* **TO-DO ITEM**: The answer must consist only of the lines in the records below from the line with "并不一样，游戏内置就只是单一游戏的事情，对于不玩的人就是不存在的东西" to the line with "- Download the", both included, copied word for word with every picture left out.

* **SUPPLIED RECORDS**:
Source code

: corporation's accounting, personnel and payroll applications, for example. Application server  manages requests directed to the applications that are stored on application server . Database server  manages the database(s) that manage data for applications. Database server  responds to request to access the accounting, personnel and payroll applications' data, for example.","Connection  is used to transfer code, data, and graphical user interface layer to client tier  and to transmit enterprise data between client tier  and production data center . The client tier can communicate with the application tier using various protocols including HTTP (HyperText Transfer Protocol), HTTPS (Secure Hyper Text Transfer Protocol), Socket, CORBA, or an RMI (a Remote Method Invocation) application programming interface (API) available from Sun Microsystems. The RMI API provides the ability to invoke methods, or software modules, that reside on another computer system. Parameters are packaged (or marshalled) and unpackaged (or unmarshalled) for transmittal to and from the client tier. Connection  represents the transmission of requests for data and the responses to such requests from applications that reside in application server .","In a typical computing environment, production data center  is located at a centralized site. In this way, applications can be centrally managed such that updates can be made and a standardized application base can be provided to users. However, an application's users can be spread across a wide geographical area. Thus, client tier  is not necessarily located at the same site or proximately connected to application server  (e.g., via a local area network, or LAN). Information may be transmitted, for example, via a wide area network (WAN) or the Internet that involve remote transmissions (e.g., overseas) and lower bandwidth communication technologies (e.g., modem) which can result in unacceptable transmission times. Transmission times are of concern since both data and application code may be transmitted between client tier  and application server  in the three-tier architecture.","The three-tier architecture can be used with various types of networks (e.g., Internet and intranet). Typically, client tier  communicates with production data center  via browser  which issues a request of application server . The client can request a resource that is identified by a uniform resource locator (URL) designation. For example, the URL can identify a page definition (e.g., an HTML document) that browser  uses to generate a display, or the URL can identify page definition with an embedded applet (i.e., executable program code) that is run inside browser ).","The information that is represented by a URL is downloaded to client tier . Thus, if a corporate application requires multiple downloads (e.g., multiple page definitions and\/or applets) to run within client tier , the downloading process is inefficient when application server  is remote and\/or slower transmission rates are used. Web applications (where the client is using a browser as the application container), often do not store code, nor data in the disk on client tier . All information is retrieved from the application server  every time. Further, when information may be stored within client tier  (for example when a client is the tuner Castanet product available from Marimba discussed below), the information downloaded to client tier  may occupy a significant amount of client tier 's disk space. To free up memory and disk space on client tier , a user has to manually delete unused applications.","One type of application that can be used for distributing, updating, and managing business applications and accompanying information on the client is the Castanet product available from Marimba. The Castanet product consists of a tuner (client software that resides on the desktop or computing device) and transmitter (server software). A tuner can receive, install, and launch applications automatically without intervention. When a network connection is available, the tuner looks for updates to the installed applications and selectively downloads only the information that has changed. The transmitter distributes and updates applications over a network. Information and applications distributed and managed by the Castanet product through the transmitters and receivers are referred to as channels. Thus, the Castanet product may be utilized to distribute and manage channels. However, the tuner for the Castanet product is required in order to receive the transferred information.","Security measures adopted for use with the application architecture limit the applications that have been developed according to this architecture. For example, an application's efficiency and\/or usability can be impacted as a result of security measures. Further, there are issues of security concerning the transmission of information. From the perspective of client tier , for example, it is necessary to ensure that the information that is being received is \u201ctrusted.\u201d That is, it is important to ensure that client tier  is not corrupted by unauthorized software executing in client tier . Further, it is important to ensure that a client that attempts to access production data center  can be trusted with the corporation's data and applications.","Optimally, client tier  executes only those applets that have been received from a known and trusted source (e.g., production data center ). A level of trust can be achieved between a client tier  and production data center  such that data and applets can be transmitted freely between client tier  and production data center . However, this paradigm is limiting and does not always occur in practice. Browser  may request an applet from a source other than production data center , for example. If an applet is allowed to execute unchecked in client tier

==

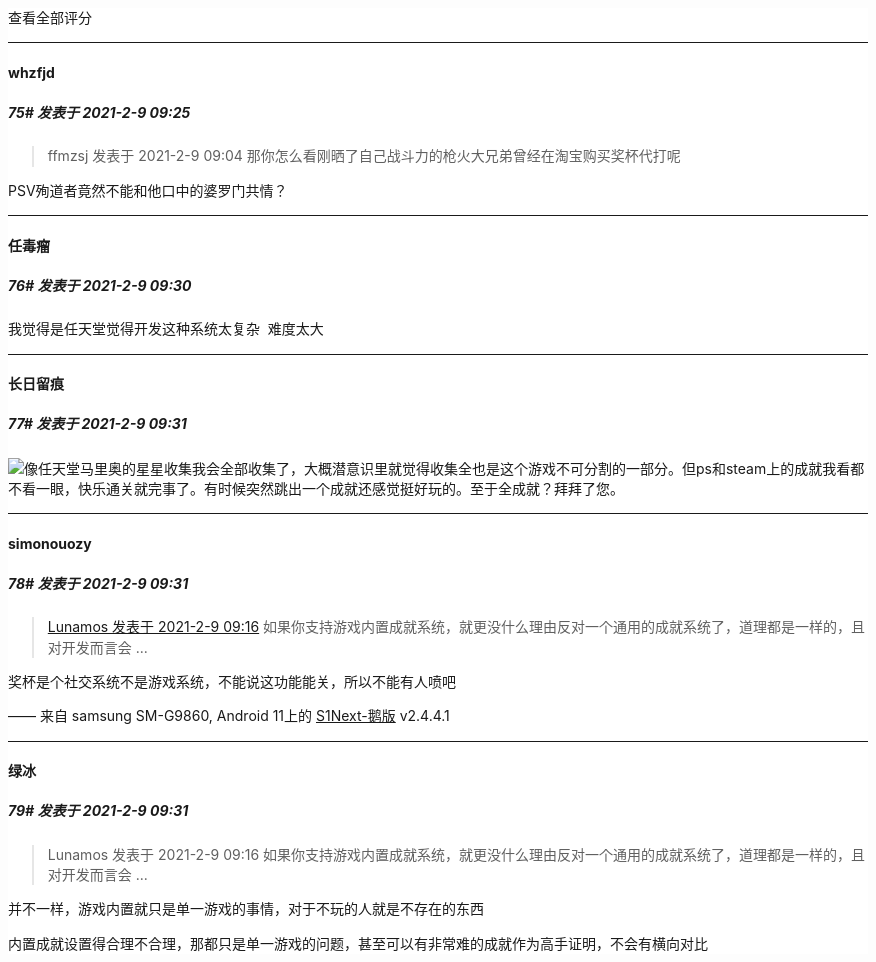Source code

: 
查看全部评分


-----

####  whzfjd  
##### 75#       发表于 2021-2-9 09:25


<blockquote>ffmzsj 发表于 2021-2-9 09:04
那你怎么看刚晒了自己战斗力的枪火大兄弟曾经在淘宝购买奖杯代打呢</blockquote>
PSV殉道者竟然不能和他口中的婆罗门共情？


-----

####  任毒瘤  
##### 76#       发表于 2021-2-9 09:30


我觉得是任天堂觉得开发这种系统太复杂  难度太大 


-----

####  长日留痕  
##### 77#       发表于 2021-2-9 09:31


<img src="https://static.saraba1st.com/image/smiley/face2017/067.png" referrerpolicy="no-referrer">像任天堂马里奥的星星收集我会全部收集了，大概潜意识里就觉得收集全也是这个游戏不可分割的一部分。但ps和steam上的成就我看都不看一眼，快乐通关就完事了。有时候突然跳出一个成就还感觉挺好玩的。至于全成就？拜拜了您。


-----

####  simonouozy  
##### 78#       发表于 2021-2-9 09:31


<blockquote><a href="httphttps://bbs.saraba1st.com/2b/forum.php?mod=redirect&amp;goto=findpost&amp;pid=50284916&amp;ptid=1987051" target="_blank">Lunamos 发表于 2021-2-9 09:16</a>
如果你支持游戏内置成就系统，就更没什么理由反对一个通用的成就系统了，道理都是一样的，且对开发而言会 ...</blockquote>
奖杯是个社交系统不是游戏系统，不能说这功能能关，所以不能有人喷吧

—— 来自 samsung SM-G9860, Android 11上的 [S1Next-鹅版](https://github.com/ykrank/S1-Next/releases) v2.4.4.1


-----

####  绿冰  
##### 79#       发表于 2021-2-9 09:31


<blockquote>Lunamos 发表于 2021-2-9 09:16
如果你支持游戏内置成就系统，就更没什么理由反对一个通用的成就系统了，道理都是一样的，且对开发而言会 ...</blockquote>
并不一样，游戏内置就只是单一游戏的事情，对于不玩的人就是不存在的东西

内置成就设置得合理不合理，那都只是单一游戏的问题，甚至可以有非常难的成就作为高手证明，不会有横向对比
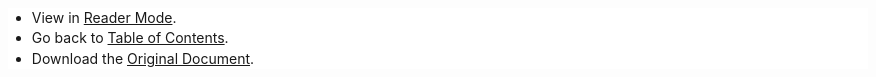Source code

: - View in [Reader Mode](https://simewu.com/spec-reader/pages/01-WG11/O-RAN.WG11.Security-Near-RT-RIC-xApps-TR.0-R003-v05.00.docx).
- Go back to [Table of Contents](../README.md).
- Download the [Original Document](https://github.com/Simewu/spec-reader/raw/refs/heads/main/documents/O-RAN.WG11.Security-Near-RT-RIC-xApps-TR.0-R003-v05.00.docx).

* * *

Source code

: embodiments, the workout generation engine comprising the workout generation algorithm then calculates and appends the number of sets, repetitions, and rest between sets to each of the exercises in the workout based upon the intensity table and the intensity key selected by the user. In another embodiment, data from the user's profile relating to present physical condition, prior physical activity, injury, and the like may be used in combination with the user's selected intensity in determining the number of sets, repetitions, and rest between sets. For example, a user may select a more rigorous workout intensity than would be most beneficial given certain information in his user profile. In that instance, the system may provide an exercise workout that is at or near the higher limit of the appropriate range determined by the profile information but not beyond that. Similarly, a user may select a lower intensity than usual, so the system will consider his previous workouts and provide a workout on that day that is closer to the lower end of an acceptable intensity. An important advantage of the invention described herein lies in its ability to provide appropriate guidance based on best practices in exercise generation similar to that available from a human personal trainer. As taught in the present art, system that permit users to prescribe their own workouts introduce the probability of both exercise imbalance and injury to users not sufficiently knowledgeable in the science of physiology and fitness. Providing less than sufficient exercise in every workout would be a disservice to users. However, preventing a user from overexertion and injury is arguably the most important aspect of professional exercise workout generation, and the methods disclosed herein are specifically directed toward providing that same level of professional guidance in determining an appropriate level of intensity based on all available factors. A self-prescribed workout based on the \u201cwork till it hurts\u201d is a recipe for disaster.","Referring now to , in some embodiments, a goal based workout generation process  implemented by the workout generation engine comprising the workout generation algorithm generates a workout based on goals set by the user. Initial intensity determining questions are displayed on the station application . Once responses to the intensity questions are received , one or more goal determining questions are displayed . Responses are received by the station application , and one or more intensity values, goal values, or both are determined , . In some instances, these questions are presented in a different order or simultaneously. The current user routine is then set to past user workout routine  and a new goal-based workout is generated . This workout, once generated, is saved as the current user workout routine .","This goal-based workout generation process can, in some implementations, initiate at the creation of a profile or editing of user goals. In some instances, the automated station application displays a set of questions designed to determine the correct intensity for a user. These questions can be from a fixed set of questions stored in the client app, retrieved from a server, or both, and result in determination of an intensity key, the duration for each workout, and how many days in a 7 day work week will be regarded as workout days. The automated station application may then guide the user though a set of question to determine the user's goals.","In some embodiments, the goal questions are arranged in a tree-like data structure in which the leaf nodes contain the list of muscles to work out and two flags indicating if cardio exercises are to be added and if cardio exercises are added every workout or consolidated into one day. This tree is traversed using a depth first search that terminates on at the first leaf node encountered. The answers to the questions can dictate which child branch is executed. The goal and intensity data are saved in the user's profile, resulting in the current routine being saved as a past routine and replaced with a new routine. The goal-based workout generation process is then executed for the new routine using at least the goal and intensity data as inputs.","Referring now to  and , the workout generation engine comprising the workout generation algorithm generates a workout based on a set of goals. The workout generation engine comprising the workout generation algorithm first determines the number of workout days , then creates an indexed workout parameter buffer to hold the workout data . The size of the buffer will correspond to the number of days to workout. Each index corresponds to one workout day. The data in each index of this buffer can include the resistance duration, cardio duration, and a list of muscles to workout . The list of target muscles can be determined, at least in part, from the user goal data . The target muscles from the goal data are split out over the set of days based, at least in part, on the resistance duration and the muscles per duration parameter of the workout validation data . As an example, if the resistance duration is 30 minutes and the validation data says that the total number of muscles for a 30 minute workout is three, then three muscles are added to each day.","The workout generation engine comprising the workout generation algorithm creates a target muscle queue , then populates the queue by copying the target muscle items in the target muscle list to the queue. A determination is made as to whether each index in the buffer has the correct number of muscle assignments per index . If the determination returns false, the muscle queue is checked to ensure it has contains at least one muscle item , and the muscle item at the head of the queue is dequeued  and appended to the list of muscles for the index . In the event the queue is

* **YOUR RESPONSE**:
并不一样，游戏内置就只是单一游戏的事情，对于不玩的人就是不存在的东西

内置成就设置得合理不合理，那都只是单一游戏的问题，甚至可以有非常难的成就作为高手证明，不会有横向对比
Source code

: - View in [Reader Mode](https://simewu.com/spec-reader/pages/01-WG11/O-RAN.WG11.Security-Near-RT-RIC-xApps-TR.0-R003-v05.00.docx).
- Go back to [Table of Contents](../README.md).
- Download the [Original Document](https://github.com/Simewu/spec-reader/raw/refs/heads/main/documents/O-RAN.WG11.Security-Near-RT-RIC-xApps-TR.0-R003-v05.00.docx).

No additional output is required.